• Extract to read

For many people, each new patch represents not an advancement in the new sim, but a game of Russian Roulette. There is no confidence in incremental improvement, rather a sense of foreboding in which the question is at least implied, "Wonder what they'll break this time?", or "I wonder if it will even work now?" or, "Will this be the patch that sends me back to my old sim?" - And sadly, when these simmers express such feelings in the forums, they are denigrated for doing so by people who say "You should have known what you were buying." Really? Which part of the pre-release development videos from Asobo suggested they were going to bring a beta to market?


It is time for this madness to stop. Yes, I know people might say "This is just how the software industry works"... Well if this is the "new normal" in the industry, it stinks to high heaven and is a step in the wrong direction. Asobo has got to put the brakes on now and re-think what they are doing, and how they are going about things.


So what is needed? Well, while the decisions are not mine to make, if I owned Asobo I know what I would do now.


  1. I would stop and take a "fearless moral inventory" of myself, admitting that I've messed up somewhere.
  2. I would have the courage to admit this to Microsoft, suggesting that product sales should be temporarily halted while further development takes place to stabilize the sim.
  3. I would re-appoint a core group of the most experienced and reliable Beta testers ASAP.
  4. I would include within that Beta group every third-party developer with products currently on the market or in development for the platform.
  5. I would temporarily close the public forum, so that I could stop reacting to thousands of disparate voices, with different product experiences and opinions.
  6. I would roll back the sim to exactly what was released on August 18th (They do have back-ups surely?).
  7. I would take the experiences of the past 11 weeks, and use those experiences to begin building slowly, incrementally, and progressively upon that August 18th platform.
  8. I would address one area at a time, put it out to the Beta testers, and respond appropriately to feedback on that one area, completing it and signing off on it before moving on.
  9. I would resist all attempts by bean counters and marketing people to re-open sales until I knew I had a stable product.
  10. I would then, with a stable product, re-open sales and re-open the forum. I would release the newly-revised version, but make no further live changes to it.
  11. I would have a separate development version that only Beta testers could access. Development would continue in a way that did not impact the live public release.
  12. I would plan to release a new version one year from the date of the current release, knowing that it was a stable, sound, and reliable new release.

If Asobo takes steps like this, they can save this product. If they carry on with their current direction, they will fix, break, re-fix, and re-break themselves into a corner. Meanwhile, sensing an opportunity, maybe Lockheed Martin and Google will get together and shock the heck out of the industry. Who knows.


So where do I personally stand now on my use of MSFS 2020? Yes I love the sim, but it is a love-hate relationship. Two nights ago, I decided to fly at night over my local area of the Canadian prairie. In reality, at night there are massive areas of darkness, punctuated by the lights of small towns and villages in the distance. Well, the sim represented this nicely... until patch 5. Now, the prairie is lit up like a Christmas tree, with even gravel roads garishly illuminated by street lamps every hundred feet or so. I literally shouted out "That's enough of this BS", and as my dog ran away thinking I was mad at him, I switched the program off in total disgust.


Later, I fired up an earlier sim again, but it's not the same any more. Yes, it is stable and well-developed with add-ons, but the visuals have been ruined for me because of the taste of what MSFS is capable of. Sad thing is this.... I feel disappointed in the old sim now, but also frustrated with the new. It's a limbo world in which there is no sim-happiness. But then, that's a refection of the real world in 2020 for masses of the global population, isn't it?


See you in the next KerrSpective, even if I have no idea what platform that will be based in!

• Your tasks
a) Do these statements agree with the MSFS 2020 essay? For each, answer yes or no and quote the words of the essay that decide it. (i) The writer would roll the sim back to what was released on August 18th. (ii) Since patch 5, the night prairie in the sim shows massive areas of darkness. (iii) The writer would keep the public forum open throughout further development.
b) Reproduce the MSFS 2020 essay word for word from "4. I would include" to "have back-ups surely?).".

(Collected data)
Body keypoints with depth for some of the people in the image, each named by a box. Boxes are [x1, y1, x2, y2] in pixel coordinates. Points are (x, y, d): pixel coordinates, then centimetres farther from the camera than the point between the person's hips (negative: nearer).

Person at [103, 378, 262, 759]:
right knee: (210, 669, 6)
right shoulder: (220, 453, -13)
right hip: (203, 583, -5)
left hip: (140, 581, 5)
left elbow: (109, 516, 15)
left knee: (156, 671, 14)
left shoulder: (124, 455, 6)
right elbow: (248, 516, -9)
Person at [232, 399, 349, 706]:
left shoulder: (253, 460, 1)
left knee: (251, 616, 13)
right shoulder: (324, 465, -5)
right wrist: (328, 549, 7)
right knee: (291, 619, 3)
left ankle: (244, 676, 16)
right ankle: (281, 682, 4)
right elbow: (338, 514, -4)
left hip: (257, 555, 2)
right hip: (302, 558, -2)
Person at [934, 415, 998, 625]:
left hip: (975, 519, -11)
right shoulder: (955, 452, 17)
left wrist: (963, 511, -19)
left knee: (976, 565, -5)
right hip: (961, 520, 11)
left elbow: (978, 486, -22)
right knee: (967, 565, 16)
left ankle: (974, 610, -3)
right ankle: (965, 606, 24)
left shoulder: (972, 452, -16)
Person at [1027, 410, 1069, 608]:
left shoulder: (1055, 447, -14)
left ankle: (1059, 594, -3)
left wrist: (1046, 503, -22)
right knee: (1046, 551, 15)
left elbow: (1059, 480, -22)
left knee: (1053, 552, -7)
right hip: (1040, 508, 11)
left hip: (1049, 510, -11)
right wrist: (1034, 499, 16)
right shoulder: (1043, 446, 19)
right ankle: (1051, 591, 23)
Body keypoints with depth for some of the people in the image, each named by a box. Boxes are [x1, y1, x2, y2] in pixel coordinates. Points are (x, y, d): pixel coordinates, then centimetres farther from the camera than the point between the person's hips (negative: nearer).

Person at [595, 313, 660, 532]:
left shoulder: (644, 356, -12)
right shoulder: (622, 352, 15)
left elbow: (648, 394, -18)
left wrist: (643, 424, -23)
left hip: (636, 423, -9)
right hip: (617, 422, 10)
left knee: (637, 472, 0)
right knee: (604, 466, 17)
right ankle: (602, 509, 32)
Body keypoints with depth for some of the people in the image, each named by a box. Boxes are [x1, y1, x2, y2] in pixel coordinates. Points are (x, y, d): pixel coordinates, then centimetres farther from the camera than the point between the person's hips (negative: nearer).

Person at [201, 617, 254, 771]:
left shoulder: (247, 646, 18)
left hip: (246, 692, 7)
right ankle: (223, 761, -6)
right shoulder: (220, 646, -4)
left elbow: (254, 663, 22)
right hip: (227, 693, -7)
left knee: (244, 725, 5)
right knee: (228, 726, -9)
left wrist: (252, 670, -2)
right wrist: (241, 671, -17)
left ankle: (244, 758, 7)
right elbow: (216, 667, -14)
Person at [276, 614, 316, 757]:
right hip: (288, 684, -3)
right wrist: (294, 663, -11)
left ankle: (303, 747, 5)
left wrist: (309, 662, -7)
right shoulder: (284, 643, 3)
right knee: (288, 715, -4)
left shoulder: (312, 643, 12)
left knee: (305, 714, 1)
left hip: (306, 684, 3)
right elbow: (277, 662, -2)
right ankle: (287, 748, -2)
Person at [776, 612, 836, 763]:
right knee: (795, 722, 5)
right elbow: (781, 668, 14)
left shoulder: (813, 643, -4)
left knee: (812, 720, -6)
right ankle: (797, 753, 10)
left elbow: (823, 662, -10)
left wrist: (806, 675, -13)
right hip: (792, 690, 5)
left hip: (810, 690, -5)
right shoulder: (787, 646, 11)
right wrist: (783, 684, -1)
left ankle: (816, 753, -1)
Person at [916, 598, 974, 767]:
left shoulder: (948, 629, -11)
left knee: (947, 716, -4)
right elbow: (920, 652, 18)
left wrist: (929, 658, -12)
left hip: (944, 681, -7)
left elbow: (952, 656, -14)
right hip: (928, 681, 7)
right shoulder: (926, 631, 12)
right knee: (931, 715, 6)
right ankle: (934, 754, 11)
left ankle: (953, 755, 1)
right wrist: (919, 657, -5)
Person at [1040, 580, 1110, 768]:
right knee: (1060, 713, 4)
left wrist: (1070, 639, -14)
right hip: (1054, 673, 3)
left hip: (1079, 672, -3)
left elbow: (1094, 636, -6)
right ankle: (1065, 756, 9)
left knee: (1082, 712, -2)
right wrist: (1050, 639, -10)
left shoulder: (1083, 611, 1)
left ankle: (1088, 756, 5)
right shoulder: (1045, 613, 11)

• Response list
a)
(i) Yes: "I would roll back the sim to exactly what was released on August 18th"
(ii) No: "Now, the prairie is lit up like a Christmas tree"
(iii) No: "I would temporarily close the public forum"

b)
4. I would include within that Beta group every third-party developer with products currently on the market or in development for the platform.
  5. I would temporarily close the public forum, so that I could stop reacting to thousands of disparate voices, with different product experiences and opinions.
  6. I would roll back the sim to exactly what was released on August 18th (They do have back-ups surely?).